Insurance Agent had Special Duty to Advise Dental Practice About its Insurance Coverage and to Procure Full Coverage
Plaintiff was a dental practice that was referred to defendant insurance agent to secure Indiana Dental Association endorsed insurance coverage for his business. Plaintiff purchased the coverage recommended by the agent who was a nonexclusive agent for defendant carrier to sell its Dental Association endorsed coverage.
The agent had a ritual whereby he would send Plaintiff's office manager a questionnaire with an existing declarations page outlining the current year's policy limit with questions to determine changes in the practice which might affect its insurance. The office manager would complete the questionnaire and send it back. The renewal would be processed by the agent who would then send Plaintiff an updated coverage summary for the forthcoming policy year and a cover letter stressing the importance of reviewing the coverage summary to confirm that the proposed coverage met plaintiff's expectations.

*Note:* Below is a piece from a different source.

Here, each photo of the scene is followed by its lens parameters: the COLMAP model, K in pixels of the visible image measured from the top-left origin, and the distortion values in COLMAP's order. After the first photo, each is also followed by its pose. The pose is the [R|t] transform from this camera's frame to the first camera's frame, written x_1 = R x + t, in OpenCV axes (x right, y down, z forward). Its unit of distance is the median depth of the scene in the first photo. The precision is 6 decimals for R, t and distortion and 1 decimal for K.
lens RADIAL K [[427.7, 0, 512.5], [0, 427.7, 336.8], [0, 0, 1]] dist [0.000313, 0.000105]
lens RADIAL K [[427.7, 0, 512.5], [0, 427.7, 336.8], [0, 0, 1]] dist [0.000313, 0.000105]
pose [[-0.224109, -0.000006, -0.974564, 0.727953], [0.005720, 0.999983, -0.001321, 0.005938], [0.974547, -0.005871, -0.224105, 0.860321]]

In 1999, 2008 and 2009 plaintiff's office manager annotated the questionnaire to increase the insurance coverage by a specified amount. In 1999, the insurance agent overlooked a notation on the renewal questionnaire to add the requested contents coverage. In 2008, the office manager requested that contents coverage be increased to $350,000 from $204,371, but the summary sent by the agent, which listed the coverages under the policy, only listed the contents coverage at the prior amount of $204,371. The annual questionnaire sent by the agent to plaintiff in 2009 again listed office contents coverage of only $204,371 and the office manager requested another increase in coverage in the amount of $45,000. Upon receipt of this questionnaire, the agent finally directed the carrier to increase the coverage beginning with the new policy period which was to start on November 27, 2009.

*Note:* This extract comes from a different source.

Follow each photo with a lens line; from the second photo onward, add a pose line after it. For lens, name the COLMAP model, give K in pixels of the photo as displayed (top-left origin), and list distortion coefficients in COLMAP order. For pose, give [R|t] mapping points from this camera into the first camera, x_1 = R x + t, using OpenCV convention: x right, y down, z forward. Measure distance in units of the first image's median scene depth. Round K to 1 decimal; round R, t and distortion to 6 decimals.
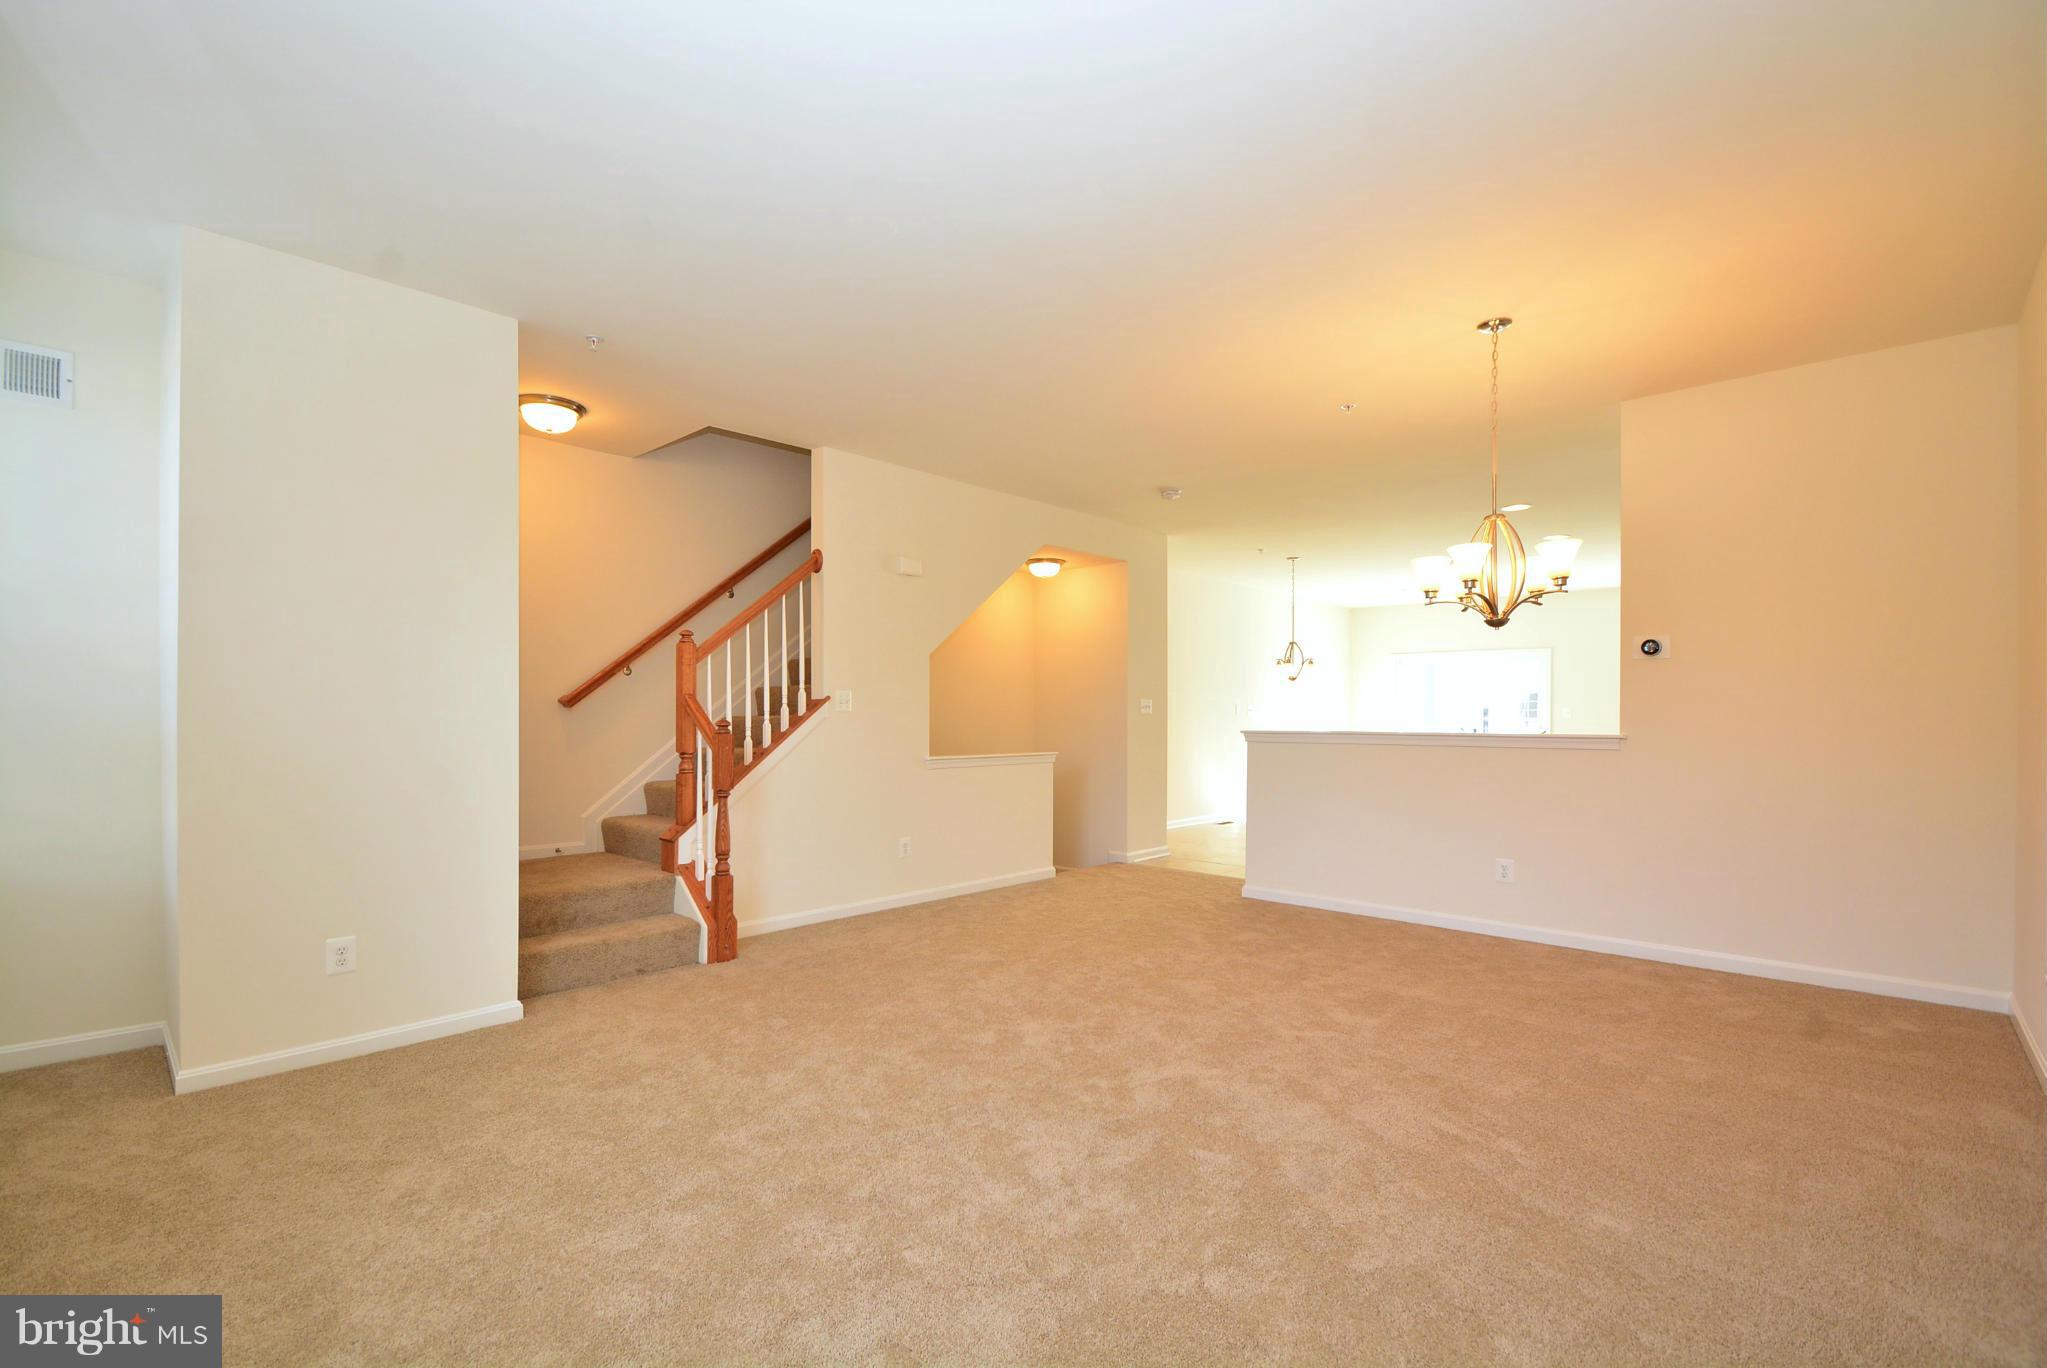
lens RADIAL K [[898.6, 0, 993.3], [0, 898.6, 716.4], [0, 0, 1]] dist [0.011621, -0.013141]
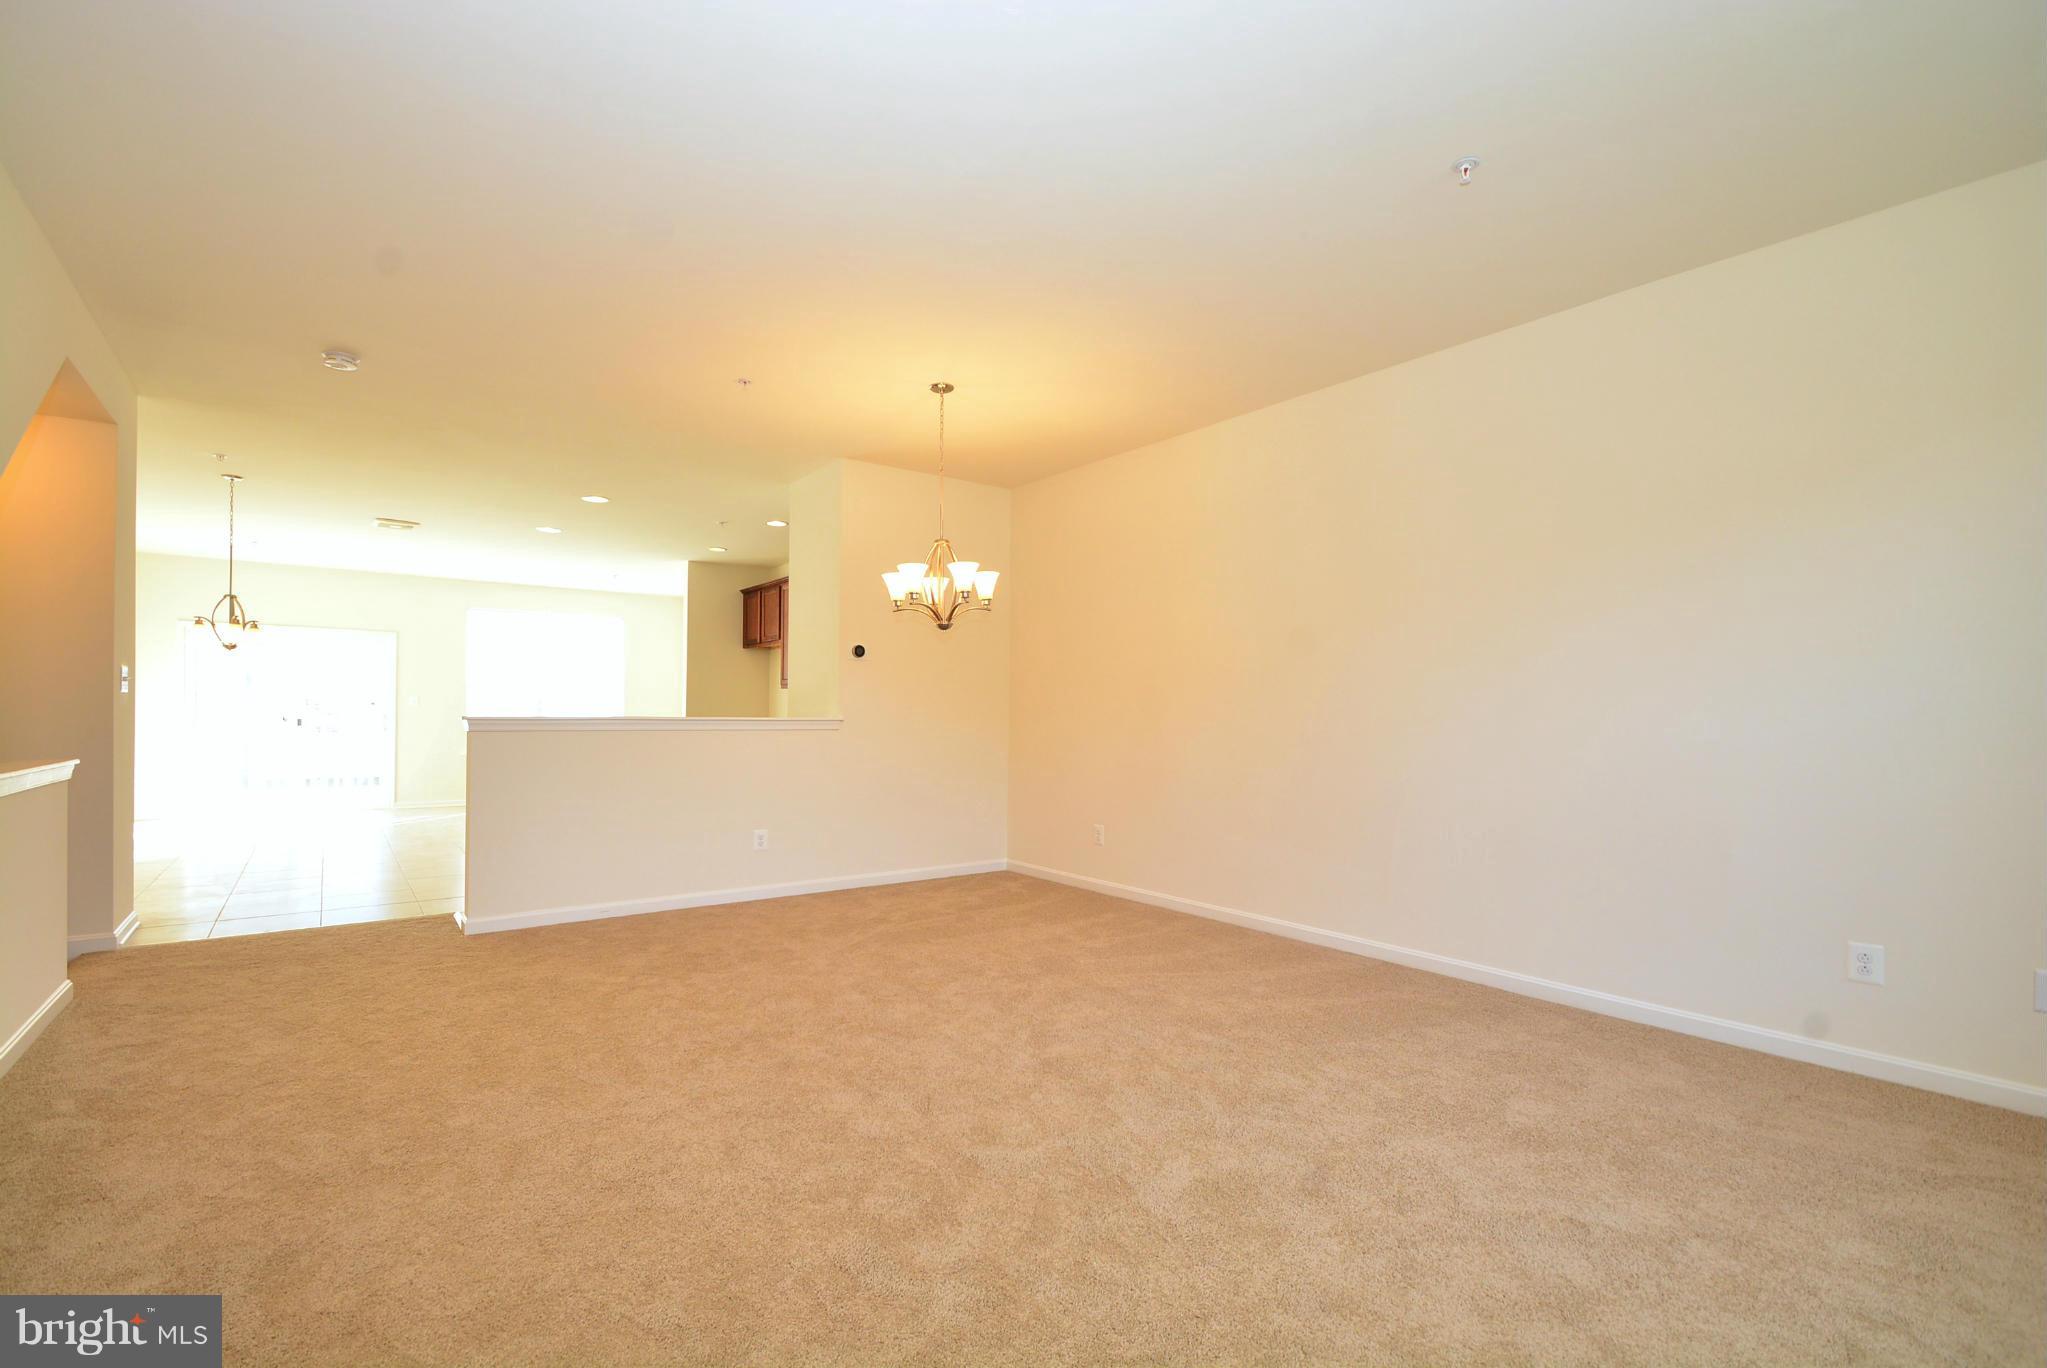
lens RADIAL K [[898.6, 0, 993.3], [0, 898.6, 716.4], [0, 0, 1]] dist [0.011621, -0.013141]
pose [[0.173910, -0.003500, 0.984755, -0.501020], [-0.007952, 0.999956, 0.004959, 0.009895], [-0.984730, -0.008693, 0.173874, 0.538718]]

On October 25, 2009, a fire destroyed plaintiff's offices and the content loss amounted to $704,394 which resulted in a shortfall of more than $500,000. Plaintiff filed a complaint against the carrier and the agent to recover the uninsured losses from the fire. Both parties filed motions for summary judgment and the trial court granted summary judgment in favor of the carrier holding that the agent was not under a special duty to advise Plaintiff about its insurance coverage despite the fact that the agent and plaintiff had a long-term relationship. The trial court found that it was an arms-length relationship typical of what exists between an insurance agent and insured with the agent's discretion being limited to coverages in the amounts reflected on the forms completed by plaintiff. And, the agent did not provide insurance counseling and did not hold himself out to be an agent with skills over and above other agents. The trial court also found that there was no factual basis that the agent was under a contractual duty to provide insurance that would have fully covered the fire losses sustained by plaintiff. The plaintiff appealed and the Indiana Court of Appeals reversed.
Question Before the Court and How the Court Decided It
Whether an Insurance Agent has a Special Duty to Advise Insureds About its Insurance Coverage and has a Contractual Duty to Provide Full Coverage to the Insured?

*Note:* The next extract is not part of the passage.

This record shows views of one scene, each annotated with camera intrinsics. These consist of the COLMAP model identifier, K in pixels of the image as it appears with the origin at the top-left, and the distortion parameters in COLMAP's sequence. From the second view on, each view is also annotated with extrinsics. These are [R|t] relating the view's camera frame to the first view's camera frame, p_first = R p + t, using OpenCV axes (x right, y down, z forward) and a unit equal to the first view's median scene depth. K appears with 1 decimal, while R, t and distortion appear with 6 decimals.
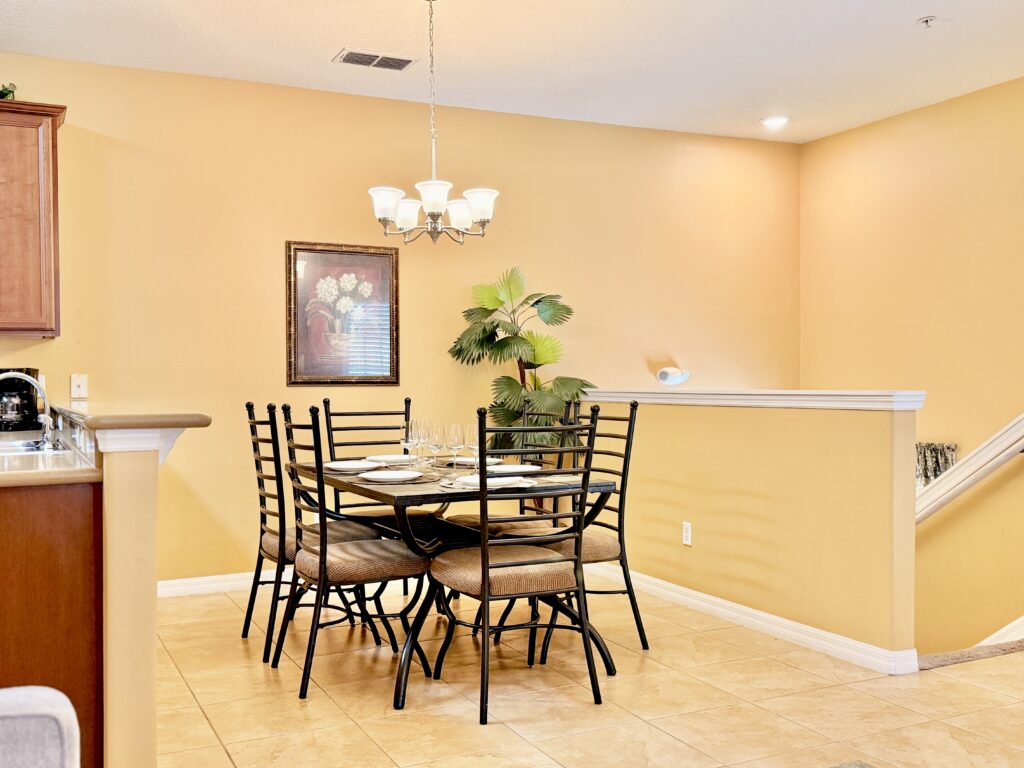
lens RADIAL K [[1035.4, 0, 511.6], [0, 1035.4, 382.3], [0, 0, 1]] dist [0.055922, 0.000000]
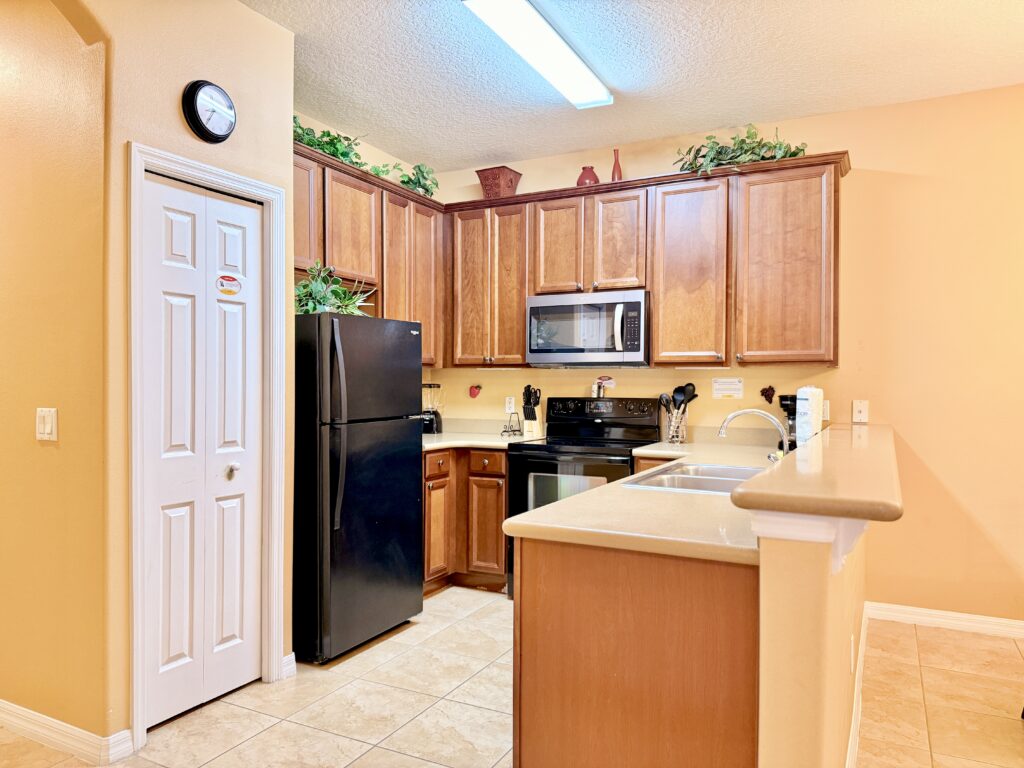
lens RADIAL K [[714.0, 0, 515.0], [0, 714.0, 381.9], [0, 0, 1]] dist [0.002408, -0.002835]
pose [[0.592878, 0.022390, -0.804981, -0.036985], [-0.019650, 0.999718, 0.013334, -0.032005], [0.805053, 0.007912, 0.593151, 0.302771]]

Yes. The court recited the law in Indiana to be that an insurance agent who undertakes to procure insurance for another owes the principal a general duty to exercise reasonable care, skill and good faith diligence in obtaining insurance. In the absence of a special relationship, the agent does not have a duty to inform the insured about the adequacy of the coverage or any alternative coverage available. Evidence of the establishment of a long-term relationship included whether the agent (1) exercised broad discretion and servicing the insured's needs; (2) counseled the insured concerning specialized insurance coverage; (3) held themselves out as a highly-skilled insurance expert; or (4) received compensation for expert advice above customary premium paid. The Court of Appeals found that a special relationship existed between plaintiff and the agent based on their 30 year professional affiliation, the agent's yearly ritual of sending questionnaires and cover letters on updated summary of coverage for the forthcoming year, and the fact that plaintiff relied on the agent's advice for recommended changes to the policies. The cover letter sent by the agent with his updated summary for the forthcoming year, the court found, could not be interpreted as placing the burden on the insured to ascertain that the agent actually acquired the change in coverage. Based on their 30 year relationship, the agent had an obligation to advise plaintiff with respect to its insurance coverage, and the agent's failure to do so triggered its liability. The trial court found that there was a genuine issue of material fact as to whether the carrier could be held vicariously liable for the agent's actions.
What the Court's Decision Means for Practitioners
This agent had set up a yearly ritual for the renewal process for his long term client's insurance coverage, but he simply failed to follow-up on the changes in coverage requested at least twice, and those failures snowballed into a shortfall when a loss occurred. The court simply refused to find that the client's failure to catch the errors from the cover letters sent with the coverage for the new year was the cause of the loss based on this record.